Jeff CertainCommented:
The separation of different concerns into different layers (often reflected as different projects) is referred to as an N-tier architecture. It isn't strictly OO per se, although it does end up helping to enforce separation of concerns.

The biggest benefit from N-tier architecture comes when you need to accomodate changing business needs. For example, your application may be a Windows Forms application... and then your boss' boss' boss decides you need to migrate it to the web. If you UI and business logic are separate, this becomes an exercise in writing only the web UI. (Leaving aside a few things like page lifecycles and state management that AJAX really helps with.) If your UI logic and your business logic aren't separate, this becomes and exercise in rewriting everything.

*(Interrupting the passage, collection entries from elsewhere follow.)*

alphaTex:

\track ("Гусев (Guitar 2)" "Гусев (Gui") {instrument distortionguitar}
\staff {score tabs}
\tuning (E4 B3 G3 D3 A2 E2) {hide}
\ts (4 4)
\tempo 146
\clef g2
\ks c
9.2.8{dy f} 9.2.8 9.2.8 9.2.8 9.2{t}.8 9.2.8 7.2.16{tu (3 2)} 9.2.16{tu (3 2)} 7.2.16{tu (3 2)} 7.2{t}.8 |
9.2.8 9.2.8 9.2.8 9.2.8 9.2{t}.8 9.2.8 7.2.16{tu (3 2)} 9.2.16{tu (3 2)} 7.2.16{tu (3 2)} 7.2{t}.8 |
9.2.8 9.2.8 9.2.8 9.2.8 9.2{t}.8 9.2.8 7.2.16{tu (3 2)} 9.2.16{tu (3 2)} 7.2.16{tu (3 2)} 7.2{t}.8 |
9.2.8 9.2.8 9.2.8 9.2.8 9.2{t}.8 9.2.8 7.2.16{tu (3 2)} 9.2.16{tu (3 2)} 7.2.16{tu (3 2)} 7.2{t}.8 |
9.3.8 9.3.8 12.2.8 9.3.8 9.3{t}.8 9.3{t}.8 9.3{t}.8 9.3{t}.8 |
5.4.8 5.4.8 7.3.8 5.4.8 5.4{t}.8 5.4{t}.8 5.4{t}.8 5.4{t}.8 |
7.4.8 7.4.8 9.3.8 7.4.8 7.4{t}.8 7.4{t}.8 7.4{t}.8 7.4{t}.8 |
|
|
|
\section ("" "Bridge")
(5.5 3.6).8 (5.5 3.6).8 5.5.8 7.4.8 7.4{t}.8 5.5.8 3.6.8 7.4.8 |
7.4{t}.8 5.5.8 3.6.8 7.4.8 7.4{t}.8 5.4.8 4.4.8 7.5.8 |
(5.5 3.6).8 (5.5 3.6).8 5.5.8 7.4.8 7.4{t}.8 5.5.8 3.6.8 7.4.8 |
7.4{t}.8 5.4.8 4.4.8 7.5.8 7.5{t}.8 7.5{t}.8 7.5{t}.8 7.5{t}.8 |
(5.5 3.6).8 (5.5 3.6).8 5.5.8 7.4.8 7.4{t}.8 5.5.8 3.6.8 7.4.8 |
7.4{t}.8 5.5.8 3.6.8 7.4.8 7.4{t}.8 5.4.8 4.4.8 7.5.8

This is partly why the Model - View - View Model (MVVM) pattern has become so popular. It helps enforce these separations.
I agree totally with Chaosian N tier is a must to allow for adaptation for changing business needs.
MutsopAuthor Commented:
Sorry for the late response.

But how would you know then what kind of data model you should use?
For example: NHibernate, ADO.net, ... and if I'm correct there was something new last month but can't remember the name (something expression 4?)
Jeff CertainCommented:
Entity Framework 4 might be what you were thinking of.

That's pretty much the reason for N-tier architectures. The rest of the application should be independent of your data access, letting you use whatever data access technology you prefer.